I recently was sent my first paper to review, which felt like (and was) a big milestone in my fledgling career. Not just something vaguely related to my interests, the paper was on something that I really probably am a bit of an expert on, so my confidence was buoyed by knowing that I really was a suitable reviewer, and that I would know what I was talking about and looking for. So that was the first worry out of the way.
But pretty soon, more cropped up – mostly because in my reviewer guidelines, there was an option that, having only published with Animal Behaviour so far, which enforces author anonymity, was totally new to me. I could sign my review, if I wanted to – the authors had chosen not to be anonymous.
This opened up a debate for me that I’d listened to on the sidelines as a non-participant – should peer review be double-blind? blind at all? If I’d ever chipped in before, it was assuming that when the time came, I wouldn’t feel intimidated, not knowledgeable enough, or the old schoolkid hankering just to be liked by my peers.
But in truth, faced with the option of putting my name there at the end of my review or not, I faltered even before I’d read the paper. Here’s why.
1. I’m acquainted professionally with some of the authors (though, I should stress, not nearly enough to warrant any doubt over whether it was appropriate that I review their paper), and was worried I might offend them if I found issues with their paper. I’m at the beginning of my career, and I can’t afford to piss anyone off.
2. I’m a PhD student – all the authors are way, way further along in their career. Would they be willing to listen to the critique of someone, in their view, fresh out of academic nappies? And, aren’t they likely to know more than me anyway?
3. I’d published on a similar topic, and didn’t feel that they’d referenced my results enough. This one really made me think back to all the reviews I’ve had where there have been clear hints that I should reference certain papers. And doesn’t everyone hate that reviewer??
Now of course, I realised even as I was having these thoughts that these issues didn’t matter. I know my stuff, I’m not setting out to be an asshole, and if I’m going to suggest a change, it would of course be for the good of the paper, not myself. So I knew I needn’t worry about any of these things. But these were doubts that I didn’t ever think I would have. It rattled me up quite a bit, and so I turned to Twitter for some advice (of course, not mentioning any details of the paper).
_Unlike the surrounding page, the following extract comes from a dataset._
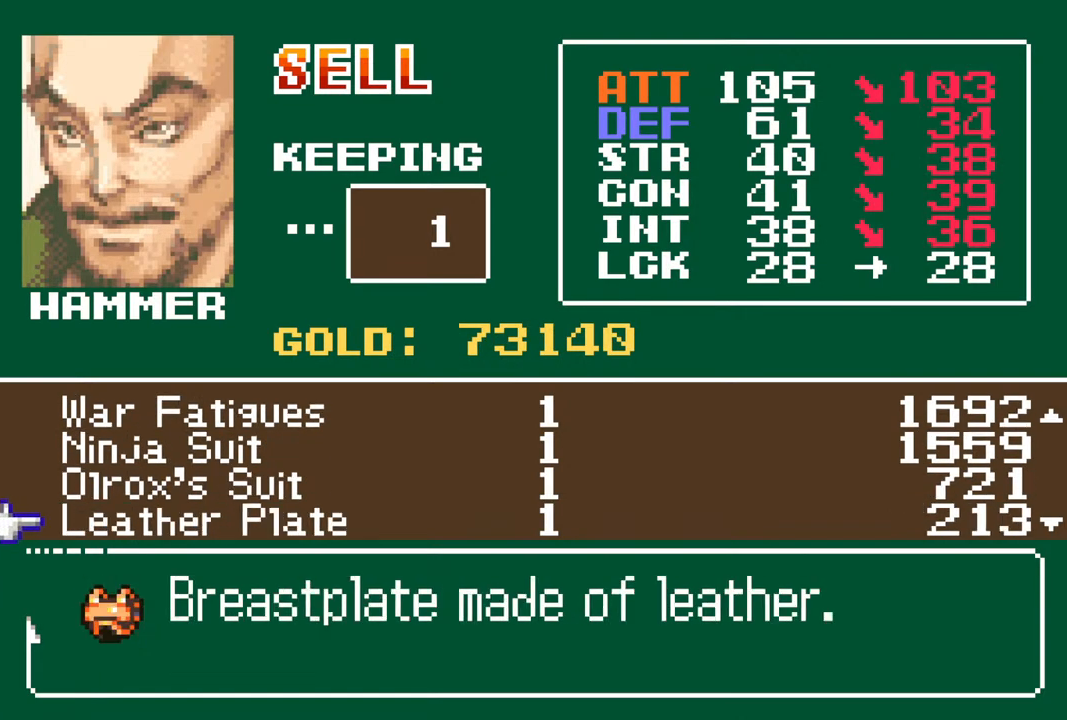
{"buttons": [], "left_stick": "center", "right_stick": "center", "events": [[33, "DPAD_DOWN", "down"], [117, "DPAD_DOWN", "up"], [217, "DPAD_DOWN", "down"], [300, "DPAD_DOWN", "up"]]}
I got these stellar responses:
This was just the sort of advice I needed – and I signed the review.
Katie’s point – that she signs reviews when she thinks it’s good for the recipient to know the knowledge base the review is coming from – set my mind at ease with regards to my competence. If the authors had any doubts about my comments, they’d at least know that I knew the appropriate literature at least well enough to write the paper that I did, and could be assured that I know what I’m talking about.
Lesley and @ShoalGroup were dead on – having made the decision to sign, I was determined that my review should reflect well on, and be a credit to me (as it was going to be ACcredited to me). Resultantly I spent a good few days on it, and did a lot of re-reading to make sure all was on point.
And I thought about Christina/Jen’s advice throughout the whole process. Would I say that to their faces? If I honestly thought that the paper could be improved – then yes, I’d say it. Politely.
My decision was personal, and I’m sure lots of people would have preferred not to sign for equally valid reasons. What do you think? Do you sign your reviews? Should there be one standardised system?
As an update, in the comments you’ll see Animal Behaviour’s policy on anonymity. They do actually allow authors and reviewers to waive anonymity – something I’d missed in my previous submissions.